One thing that cars are good for is crashing into each other and into things. In 2017, car crashes killed nearly 40,000 Americans. Digest that number for a second. 40,000. That’s probably more than went to your college. Or live in your neighborhood. Designing and creating cities for cars only leads to increased danger for the brave souls that venture out to walk around their city. If they do walk around, pedestrians are in increased danger of being hit by a damn car! In 2018, pedestrian deaths rose to 6,227, about 250 more deaths than 2017. Pedestrian deaths have been rising almost every year for the last two and a half decades. The Chicago Tribune recently posted a relatively oblivious editorial blaming the rise on people’s attachment to their smart phones and while pedestrians aren’t completely blameless, bigger cars and faster speeds are contributing to people being hit by bigger and more powerful vehicles. In what should come as a major shock (please wear your sarcasm translator), other countries around the world that aren’t as car-dependent have lower car crashes and pedestrian deaths. So….if your city is more walkable, there’ll be fewer pedestrian deaths and likely less car accidents, as well. Cities are clearly failing at protecting their residents that choose to walk around their neighborhood.
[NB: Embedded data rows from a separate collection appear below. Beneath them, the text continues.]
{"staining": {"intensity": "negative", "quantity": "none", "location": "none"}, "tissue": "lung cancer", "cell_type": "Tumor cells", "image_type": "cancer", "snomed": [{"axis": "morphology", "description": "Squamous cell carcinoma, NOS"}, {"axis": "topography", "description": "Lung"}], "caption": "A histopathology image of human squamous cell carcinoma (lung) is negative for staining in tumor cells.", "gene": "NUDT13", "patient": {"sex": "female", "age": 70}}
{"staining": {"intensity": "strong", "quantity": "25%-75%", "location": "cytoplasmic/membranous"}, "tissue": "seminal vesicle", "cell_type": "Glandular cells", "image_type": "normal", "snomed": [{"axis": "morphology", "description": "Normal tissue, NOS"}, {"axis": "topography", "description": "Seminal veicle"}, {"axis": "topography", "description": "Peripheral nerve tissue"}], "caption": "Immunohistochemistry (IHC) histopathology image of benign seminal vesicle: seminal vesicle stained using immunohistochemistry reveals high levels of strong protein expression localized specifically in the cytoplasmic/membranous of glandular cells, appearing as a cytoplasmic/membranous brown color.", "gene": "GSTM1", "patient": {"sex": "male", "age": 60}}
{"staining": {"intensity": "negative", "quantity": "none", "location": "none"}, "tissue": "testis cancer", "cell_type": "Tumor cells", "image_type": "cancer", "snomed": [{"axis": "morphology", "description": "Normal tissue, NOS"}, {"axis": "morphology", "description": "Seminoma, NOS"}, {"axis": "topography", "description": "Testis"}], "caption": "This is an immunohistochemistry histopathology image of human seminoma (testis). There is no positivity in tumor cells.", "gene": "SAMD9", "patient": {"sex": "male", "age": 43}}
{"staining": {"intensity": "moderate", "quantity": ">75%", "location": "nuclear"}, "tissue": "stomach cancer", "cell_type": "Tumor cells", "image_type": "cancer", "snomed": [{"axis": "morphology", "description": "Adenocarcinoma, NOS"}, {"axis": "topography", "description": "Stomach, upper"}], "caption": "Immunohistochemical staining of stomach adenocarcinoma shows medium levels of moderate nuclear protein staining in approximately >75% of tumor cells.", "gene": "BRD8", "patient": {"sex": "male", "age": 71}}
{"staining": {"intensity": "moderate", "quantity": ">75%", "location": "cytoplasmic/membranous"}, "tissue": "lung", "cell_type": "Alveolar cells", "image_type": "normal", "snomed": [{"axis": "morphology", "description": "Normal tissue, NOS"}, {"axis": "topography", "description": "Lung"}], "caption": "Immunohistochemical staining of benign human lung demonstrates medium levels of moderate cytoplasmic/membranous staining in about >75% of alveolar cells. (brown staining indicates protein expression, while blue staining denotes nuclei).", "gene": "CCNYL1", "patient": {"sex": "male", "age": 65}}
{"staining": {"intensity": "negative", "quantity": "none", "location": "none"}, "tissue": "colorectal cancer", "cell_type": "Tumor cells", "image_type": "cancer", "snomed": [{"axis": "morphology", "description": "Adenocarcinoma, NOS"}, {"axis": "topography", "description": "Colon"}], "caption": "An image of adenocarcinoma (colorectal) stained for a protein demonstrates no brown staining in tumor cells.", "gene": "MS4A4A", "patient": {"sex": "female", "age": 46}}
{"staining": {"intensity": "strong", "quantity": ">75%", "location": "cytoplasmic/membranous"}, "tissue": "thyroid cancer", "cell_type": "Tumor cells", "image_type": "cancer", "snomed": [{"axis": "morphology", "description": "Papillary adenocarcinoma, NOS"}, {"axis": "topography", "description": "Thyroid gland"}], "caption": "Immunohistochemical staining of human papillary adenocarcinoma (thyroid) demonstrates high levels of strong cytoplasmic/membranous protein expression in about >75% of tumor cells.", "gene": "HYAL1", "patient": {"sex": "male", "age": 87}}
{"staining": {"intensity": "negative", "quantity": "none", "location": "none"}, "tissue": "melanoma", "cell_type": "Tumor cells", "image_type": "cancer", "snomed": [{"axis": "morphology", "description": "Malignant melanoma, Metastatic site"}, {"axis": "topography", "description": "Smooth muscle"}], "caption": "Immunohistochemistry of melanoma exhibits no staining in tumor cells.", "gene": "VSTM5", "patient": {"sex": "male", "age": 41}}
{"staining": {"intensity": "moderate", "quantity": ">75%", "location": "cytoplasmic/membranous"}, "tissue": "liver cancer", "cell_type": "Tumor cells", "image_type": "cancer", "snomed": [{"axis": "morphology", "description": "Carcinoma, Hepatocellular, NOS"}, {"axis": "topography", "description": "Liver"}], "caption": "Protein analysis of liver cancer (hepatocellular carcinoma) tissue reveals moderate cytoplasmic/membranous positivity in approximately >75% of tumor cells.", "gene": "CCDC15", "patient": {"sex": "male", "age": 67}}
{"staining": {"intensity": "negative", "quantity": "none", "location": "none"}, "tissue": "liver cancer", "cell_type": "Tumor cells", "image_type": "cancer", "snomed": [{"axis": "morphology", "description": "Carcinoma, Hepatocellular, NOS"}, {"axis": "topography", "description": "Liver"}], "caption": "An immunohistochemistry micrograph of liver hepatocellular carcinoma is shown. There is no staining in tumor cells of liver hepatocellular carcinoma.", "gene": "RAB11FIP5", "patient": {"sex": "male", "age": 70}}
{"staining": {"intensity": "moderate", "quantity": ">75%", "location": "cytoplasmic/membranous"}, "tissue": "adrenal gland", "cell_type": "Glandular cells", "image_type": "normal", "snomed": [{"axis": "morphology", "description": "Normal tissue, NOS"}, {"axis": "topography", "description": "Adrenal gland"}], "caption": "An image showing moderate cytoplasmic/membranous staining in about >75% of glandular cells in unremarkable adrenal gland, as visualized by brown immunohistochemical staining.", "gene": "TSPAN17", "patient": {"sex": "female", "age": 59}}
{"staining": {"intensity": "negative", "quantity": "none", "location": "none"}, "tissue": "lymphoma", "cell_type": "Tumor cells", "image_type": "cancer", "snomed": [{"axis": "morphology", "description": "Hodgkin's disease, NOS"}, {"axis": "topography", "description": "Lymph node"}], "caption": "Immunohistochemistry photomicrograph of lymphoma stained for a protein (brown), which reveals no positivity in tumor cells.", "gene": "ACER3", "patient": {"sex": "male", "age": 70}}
One of the negative externalities of designing cities around cars is smog and air pollution. Many of you have probably been caught in soul-destroying traffic. It occurs every day here in San Diego, and it makes me shudder just thinking of it. Congested and clogged city streets and the freeways that serve as city arteries can contribute to asthma and premature deaths in that city. San Antonio is a very car-centric city with not that many walkable neighborhoods and areas – its WalkScore is 38, essentially meaning that you need a car to do daily tasks. Within Bexar County, where San Antonio is located, 65% of adults are overweight or obese, 30% of high school students are the same, and the EPA also deemed San Antonio’s air as too polluted to meet federal standards, leading to stricter regulation of air quality in the city. Chronic Lower Respiratory Disease is the 6th leading cause of death in the city, accounting for 4%. In the lead is Heart Disease at 23%. These causes of death can be linked to the lack of walkable spaces for pedestrians and the car-dominated landscape of the city.
I know it seems like I’m pooping on San Antonio unnecessarily, but I’m not doing so on purpose. I love being in San Antonio. But it could be so much better. The data on causes of death come right from the city government’s website. This can be looked at two ways. First, that San Antonio has insurmountable problems and that government intransigence cannot be overcome. It’s tempting to only view the problem through this lens, as the mayor and other city leaders have complained about EPA standards and only paid lip service to making San Antonio a healthier place.
On the other hand, San Antonio is ripe for change and modernizing. San Antonio is projected to grow by 1 million people by 2040, and those people are going to need faster ways of traveling around the city and surrounding area. Continuing to build highways and roads, increasing the power of the car, will not do. Creating a cycle track through core neighborhoods of downtown, which would make it relatively easy to bike from neighborhood to neighborhood, would be a good start. Not every street needs to have a bike lane, but certain streets that could be connected in a loop would give those who want to bike a safe opportunity to do so. Not only would it serve to bring more cyclers out, but the people who started biking more would certainly be healthier. Neighborhood streets should be walkable, however, and people should have walking access to stores, schools, work and entertainment.
Rather than continuing to develop around the car (San Antonio had the most car crashes in Texas in 2017, 43, 951), San Antonio has a great opportunity to redevelop the city around its people. Let the people walk! Let the people ride! It will make people and the city healthier.